As we draw nearer to the January 1, 2014, the arms race of claim and counter claim about the impact of Bulgarian and Romanian immigration to Britain will continue to escalate.
Yet yesterday it soared into the stratosphere, following some hyperbolic remarks from Archbishop Desmond Tutu – in London to receive the Freedom of the City. Talking about the tenor of the debate about immigration in Britain, he remarked:
“I am very concerned. We are beginning to hear the same kind of tune that we had when Enoch Powell was doing his stuff…I thought that was one of the worst moments of your modern history.”
A hero of the South African anti-apartheid struggle he may be, but Tutu is not immune from exaggeration, or just being plain wrong.
The British people are not racist for worrying about the impacts of large-scale immigration. Rather, they are concerned about the future of their welfare state and public services and about a basic sense of fairness.
A YouGov poll in Saturday’s Times asked people what they felt where the most negative effects of immigration. While 20% cited ‘vulnerability to terrorism or extremism’, 49% said ‘increased pressure on public services’.
Nearly a quarter of respondents, 24 per cent, were worried about ‘Britain becoming less British’, yet nearly twice as many, 42 per cent, were worried about ‘increased pressure on and shortage of housing’.

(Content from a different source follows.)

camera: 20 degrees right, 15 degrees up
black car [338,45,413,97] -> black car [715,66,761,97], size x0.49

While 23% were worried about ‘increased crime,’ 52% were worried about practical economic effects, such as immigrants taking up jobs ‘that could be filled by British people’ and about ‘downward pressure on wages’ through extra competition.

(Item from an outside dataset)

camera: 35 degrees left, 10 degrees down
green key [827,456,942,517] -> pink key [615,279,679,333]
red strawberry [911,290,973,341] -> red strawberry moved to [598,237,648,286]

The same trend is found in a Channel Five poll this week. Again, while 5% complain that immigration has a ‘negative effect on British culture’ six times as many – 31% – worry it has an ‘impact on wages and jobs for British-born workers’.
It’s the practical, everyday effects that people are worried about, not abstract questions of national identity. People are not predicting race riots, but they are expecting jobs, access to housing and services to be affected.
This is why so many greet the prospect of further ill-planned immigration with dread, with 47% of respondents in the Channel Five poll saying Romanians and Bulgarians should have ‘no right to live, work or claim benefits in the UK’.
David Cameron is said to be mulling his response, floating the idea of limiting access to benefits and housing in order to make Britain a less attractive destination of choice. In turn, Labour needs to be clear in its response that the impacts of previous rounds of immigration have been felt unevenly.
In short, unskilled and semi-skilled workers face the sharp end of competition for jobs and services, while the professional middle classes get cheap, black market plumbers.
This basic unfairness is what drives so many people to become angry and resentful about large-scale immigration and so worried about what January might bring.
Angry they may be Archbishop, but that doesn’t make them Enoch Powell.